Personal information
- Full name: Andrew Fitz Donald Jackman
- Born: 27 January 1963 (age 63) Georgetown, Demerara, Guyana
- Batting: Right-handed
- Bowling: Right-arm off break

Domestic team information
- 1999-2002: Nottinghamshire Cricket Board
- 1983/84-1990/91: Guyana
- 1981/82-1989/90: Demerara

Career statistics
| Competition | FC | LA |
| Matches | 42 | 22 |
| Runs scored | 2,238 | 466 |
| Batting average | 37.93 | 23.30 |
| 100s/50s | 5/9 | –/4 |
| Top score | 125 | 73 |
| Balls bowled | 75 | 12 |
| Wickets | 3 | – |
| Bowling average | 16.33 | – |
| 5 wickets in innings | – | – |
| 10 wickets in match | – | – |
| Best bowling | 2/25 | – |
| Catches/stumpings | 25/– | 9/– |
- Source: Cricinfo, 24 November 2010

= Andrew Jackman (cricketer) =

West Indian cricketer

Andrew Fitz Donald Jackman (born 27 January 1963) is a former Guyanese cricketer.
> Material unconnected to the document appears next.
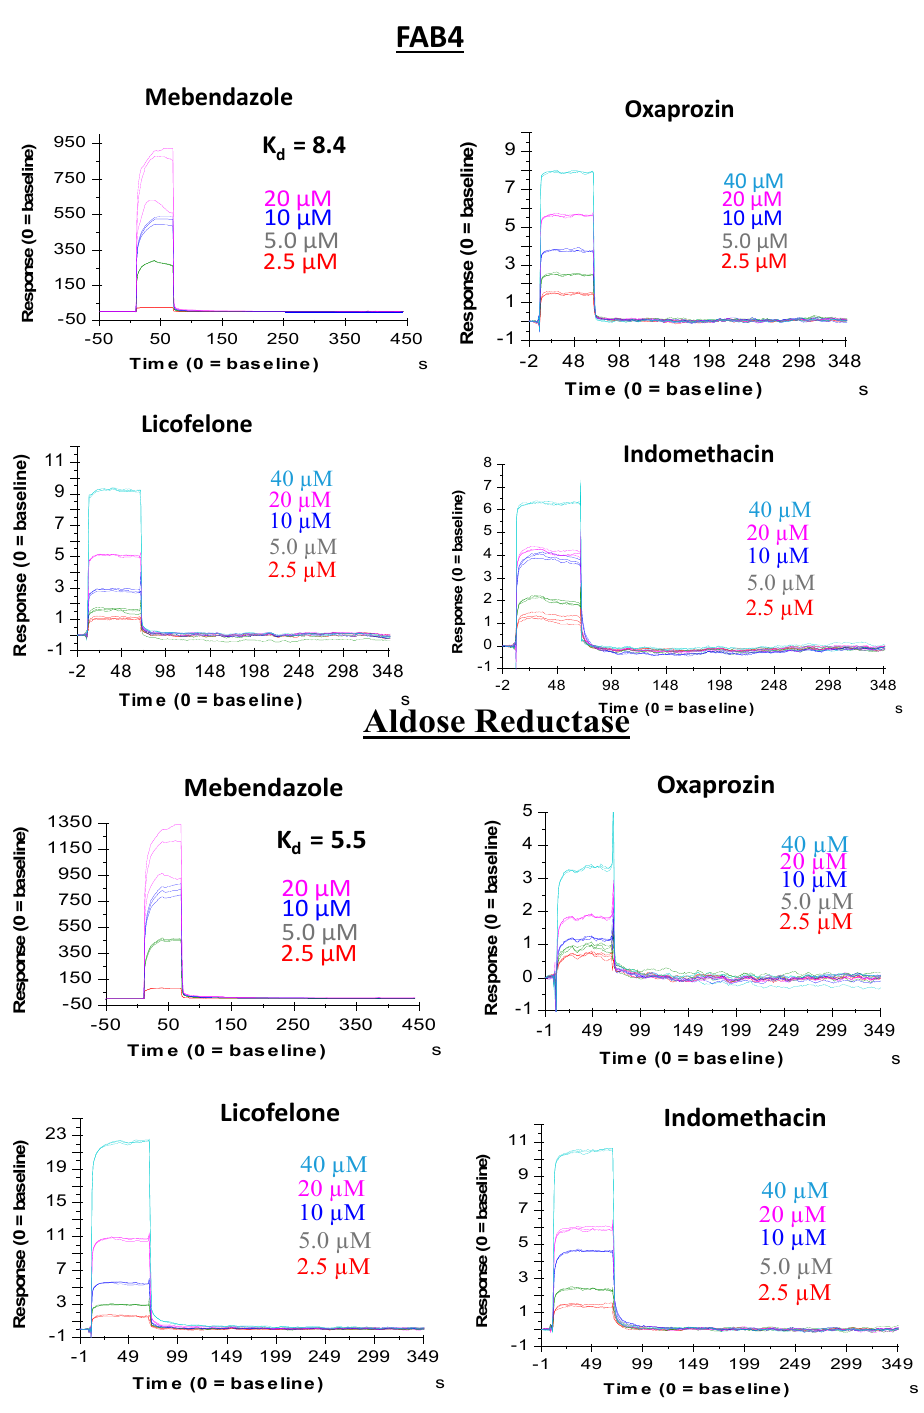
Figure 8. Mebendazole, Indomethacin, licofelone, and oxaprozin bind directly, in a dose-dependent manner, to immobilized human adipocyte fatty acid binding protein (FABP4) and aldose reductase (AKR1B1) in Surface Plasmon Resonance (SPR) assay. Assays were performed in triplicates for each drug with respect to each protein target.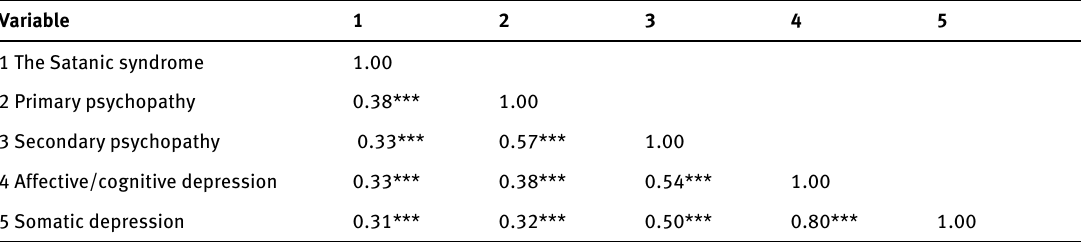
Table 3. Correlations among the Satanic syndrome and subscales for psychopathy and depression within a total sample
Jackman was a right-handed batsman who bowled right-arm off break. He was born in Georgetown, Guyana.

Jackman made his first-class debut for Demerara against Berbice in the 1981/82 West Indian cricket season. From the 1981/82 season to the 1989/90 season, he represented Demerara in 7 first-class matches. He also played first-class cricket for Guyana, representing the team in 28 first-class matches between the 1981/82 season and the 1989/90 season, with his final first-class appearance for them against Barbados. As well as Demerara and Guyana, he also played a handful of first-class matches for West Indies B, West Indies Board President's XI and West Indies Under-23s.

In his career total of 42 first-class matches, he scored 2,238 runs at a batting average of 37.93, with 9 half centuries and 5 centuries and a high score of 125. In the field he took 25 catches and with the ball he took 3 wickets at a bowling average of 16.33, with best figures of 2/25.

It was for Guyana that he made his debut in List A cricket in 1994 against Jamaica. From the 1983/84 season to the 1990/91 season, he represented Guyana in 14 List A matches, the last of which came against Barbados. Jackman also played 4 List A matches West Indies B.

He later represented the Nottinghamshire Cricket Board in List A matches, making his debut for the Board against Scotland in the 1999 NatWest Trophy. From 1999 to 2002, he represented the Board in 4 List A matches, the last of which came against Cumberland in the 1st round of the 2003 Cheltenham & Gloucester Trophy which was played in 2002. In total, Jackman played 22 career List A matches, during which he scored 466 runs at an average of 23.30, with 4 half centuries and a high score of 73, while in the field he took 9 catches.